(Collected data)

=====

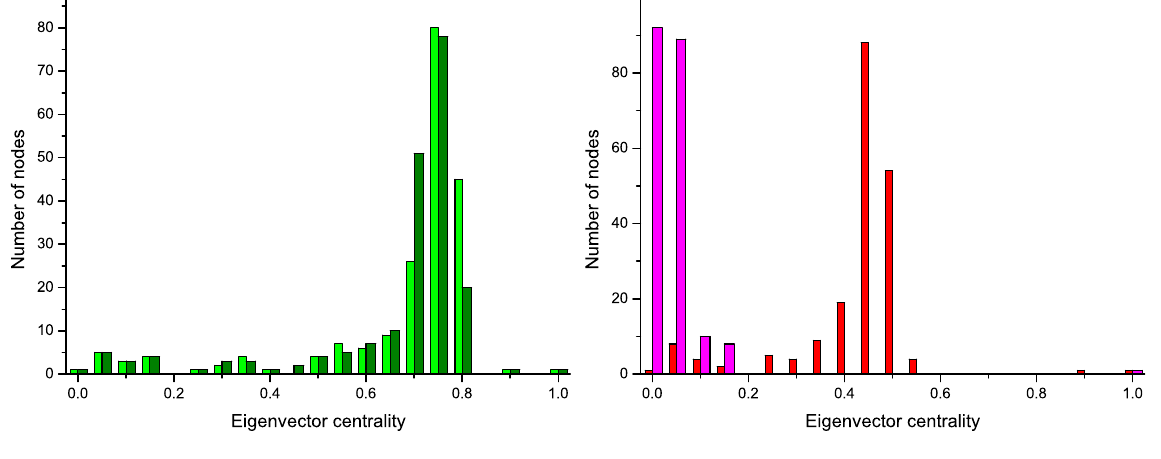
Figure 4. Histograms of the eigenvector centrality of nodes of networks represented in Figure 2, i.e ., two control subjects (Left) and two GN patients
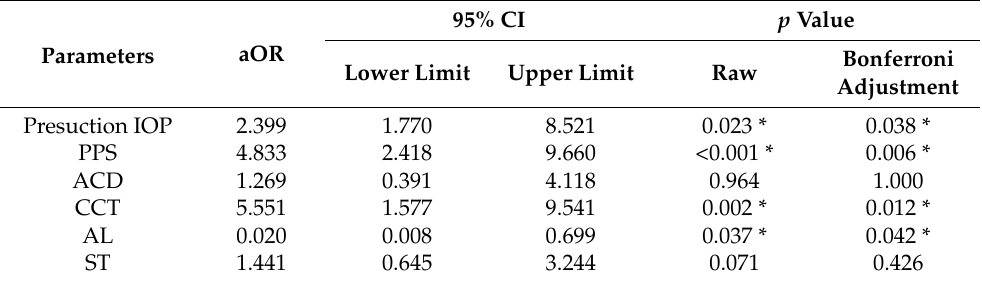
Bonferroni Adjustment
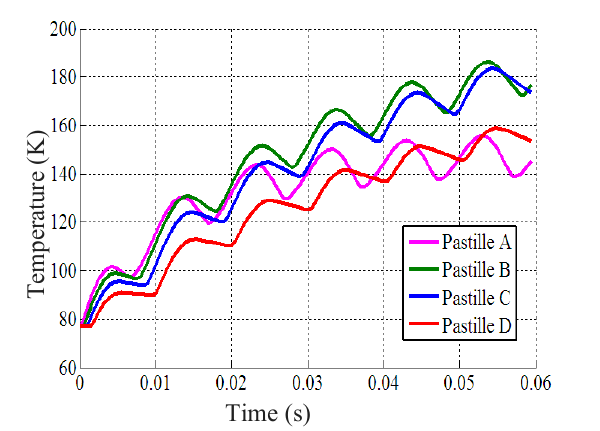
Figure 8: The variation of the temperature in the different pellets as a function of time.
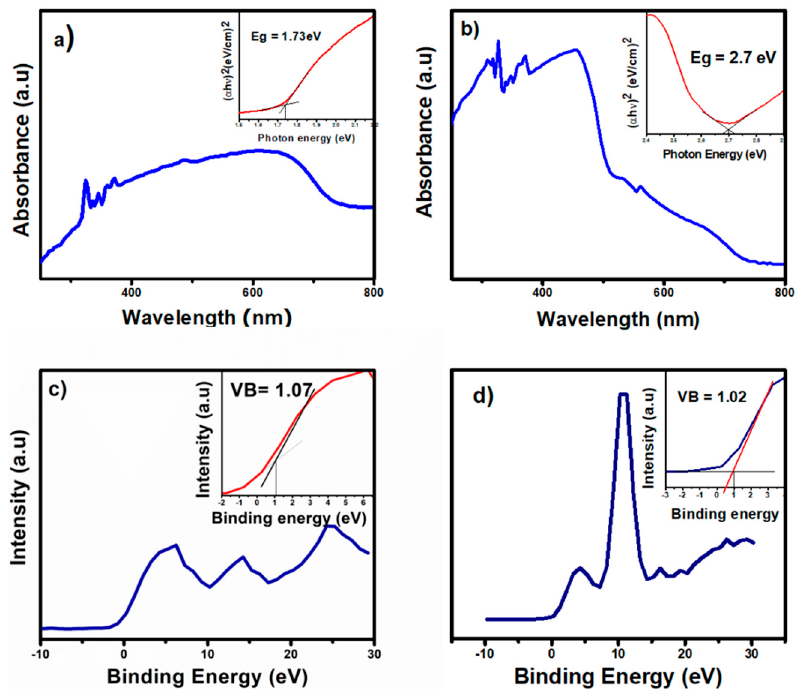
Figure 4. UV-visible DRS spectra of ( a ) MoS 2 and ( b ) ZnSe with insets showing the respective Tauc plots and band gap of MoS 2 and ZnSe. XPS spectra of ( c ) MoS 2 and ( d ) ZnSe with their respective insets showing valence band positions.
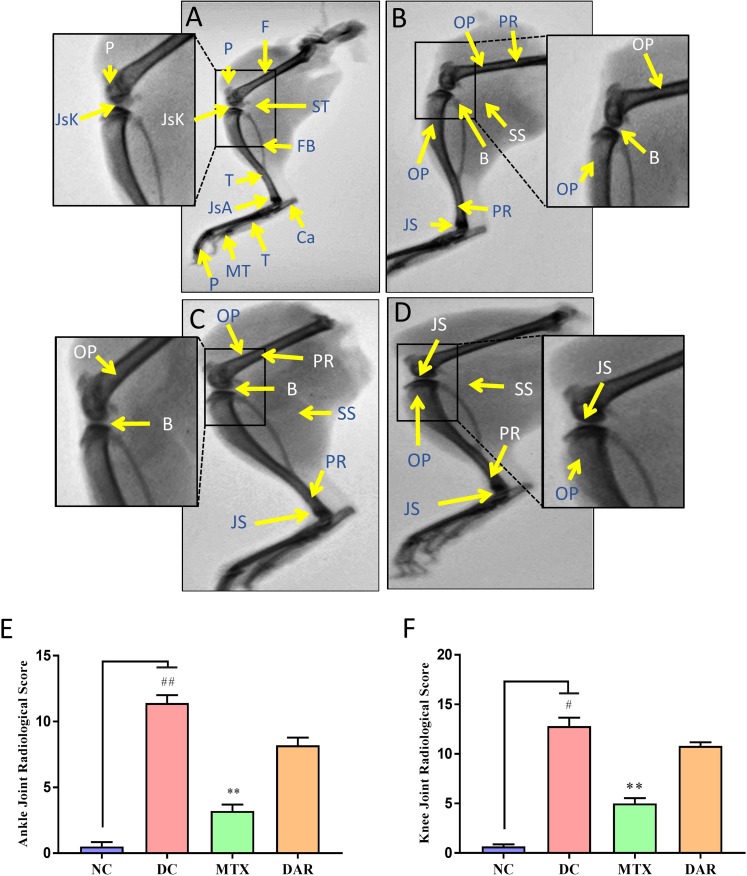
Radiological analysis of RA mice limbs: X-ray images of the hind legs were taken. (A) NC animal showing normal morphology of bones, viz., tibia (T), fibula (Fb), calcaneum (Ca), patella (P), femur (F), tarsals (T), metatarsals (MT), and phalanges (P). Normal joint space with healthy cartilage at the knee joint (JsK) and ankle joint (JsA) and periarticular soft tissue (ST); inset showing knee joint. (B) DC animal showing periosteal reaction/hypertrophy (PR), bone erosion (B), soft tissue swelling (SS), narrowed joint space (JS), and osteoporosis (OP); inset showing knee joint. (C) Methotrexate (MTX) treated CAIA animal showing PR, B, SS, JS, and OP; inset showing knee joint. (D) CAIA animal treated with DAR showing PR, SS, JS, and OP; inset showing knee joint. (E) Ankle-joint radiological score showed significant arthritis-induced bone damages in the DC animals. Treatment of the CAIA animals with DAR and MTX considerably reduced arthritis-induced bone damages. (F) Knee-joint radiological score showed results similar to those observed in the ankle joint of the CAIA animals. Non-parametric Kruskal–Wallis analysis was used to calculate the statistical difference in NC versus DC (p-value # < 0.05; ## < 0.01), MTX or DAR treatment versus DC (p-value * < 0.05; ** < 0.01).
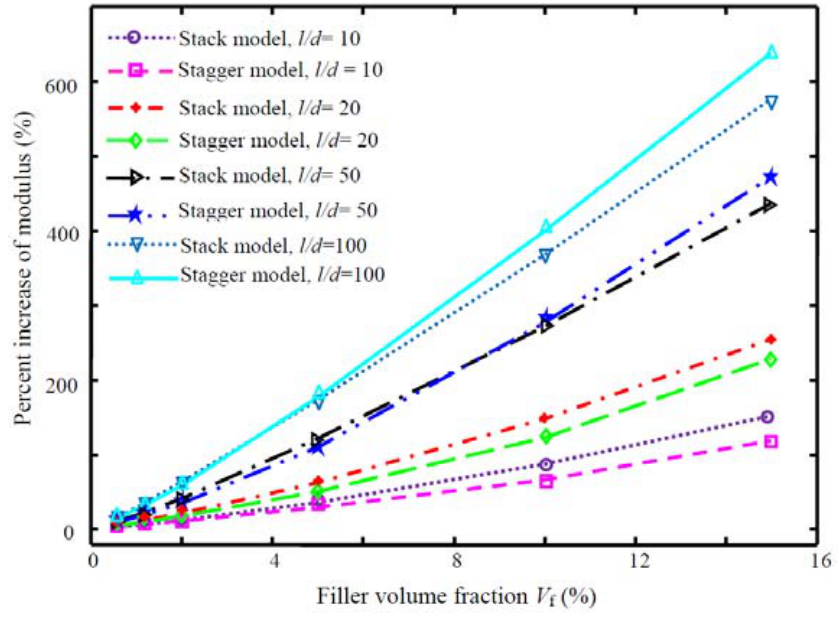
Figure 16. Variation of the percent increase of effective modulus (compared to matrix) with the filler volume fraction V f for different clay-particle aspect ratios ρ = 10, 20, 50 and 100.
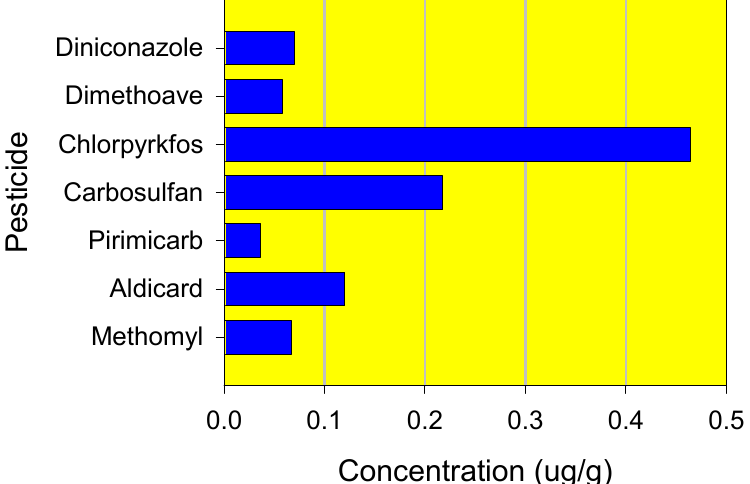
Figure 3. Maximum concentrations of pesticide residues detected in soil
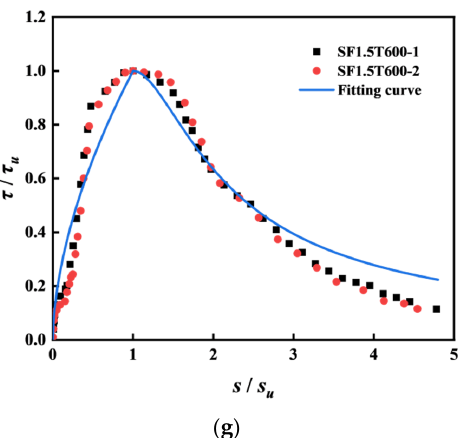
Figure 14. Partial test curves and fitted curves of ( a ) SF0.5T20 group, ( b ) SF1.0T20 group, ( c ) SF0.5T200 group, ( d ) SF1.0T400 group, ( e ) SF0.5T600 group, ( f ) SF1.0T600 group, and ( g ) SF1.5T600 group.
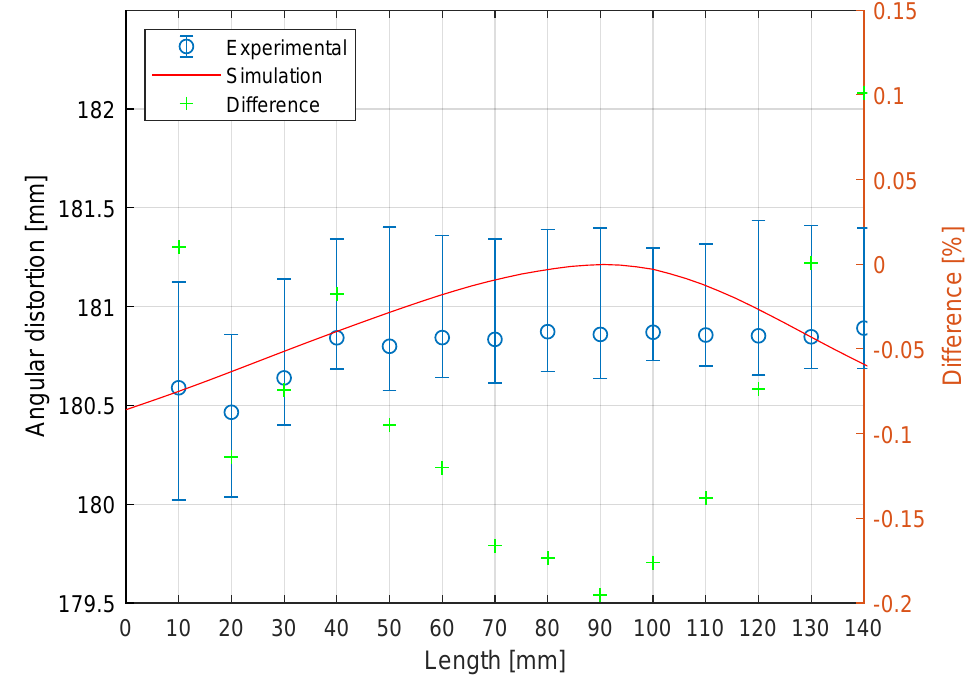
Figure 8. Predicted results against experimental results.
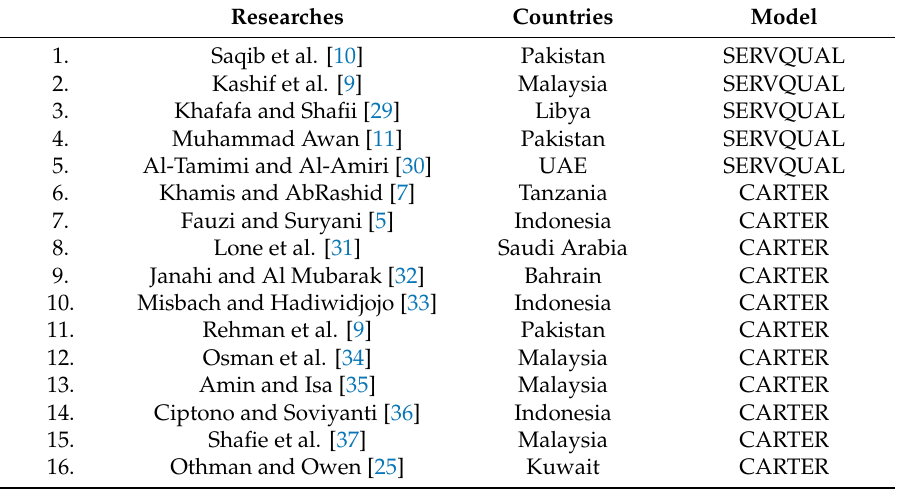
Table 1. SERVQUAL and CARTER models in the Islamic Banking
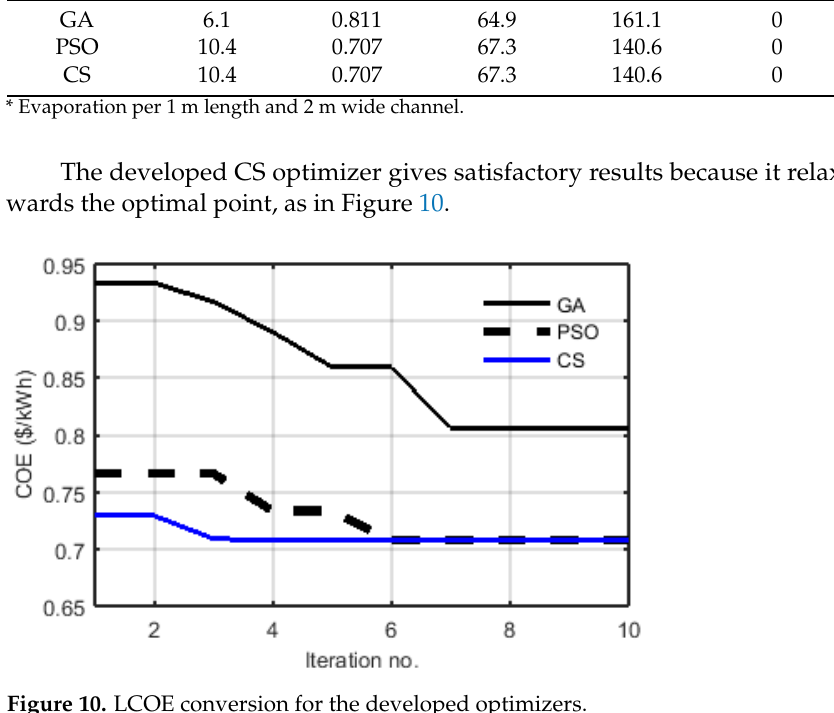
Figure 10. LCOE conversion for the developed optimizers. Both the CS optimizer and PSO recorded the same LCOE. However, GA shows undesirably higher LCOE, which corresponds to an increase in the TNPC by 14.5%, referred to as the CS optimizer. The annual energy share is demonstrated in Figure 11, where the canal-top PV covers about half of load demand.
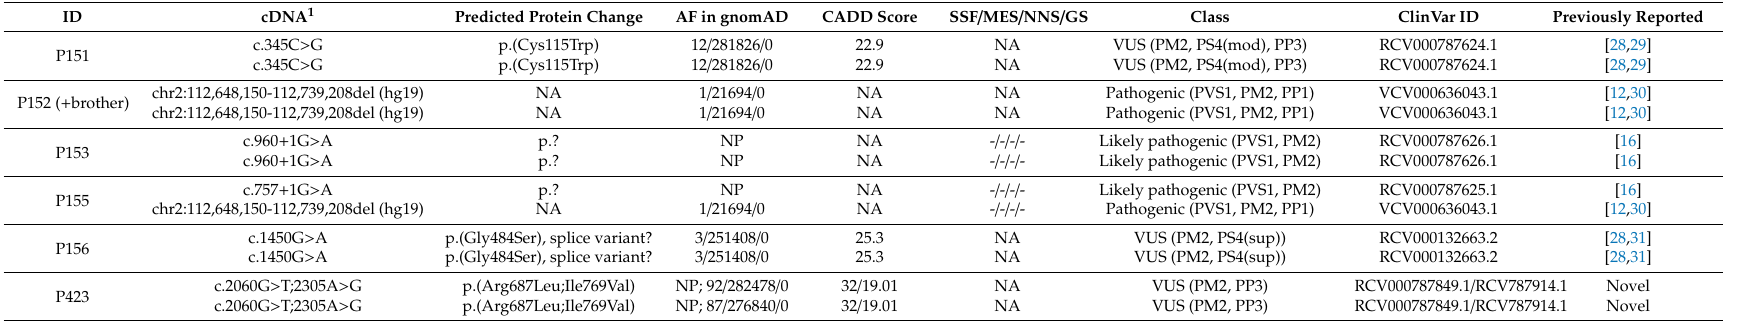
Table 2. Molecular genetic findings in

=====

Exercise instructions
Return, from the data above, each line in which the string "different" appears.

Answer to this task
Figure 8: The variation of the temperature in the different pellets as a function of time.
Figure 16. Variation of the percent increase of effective modulus (compared to matrix) with the filler volume fraction V f for different clay-particle aspect ratios ρ = 10, 20, 50 and 100.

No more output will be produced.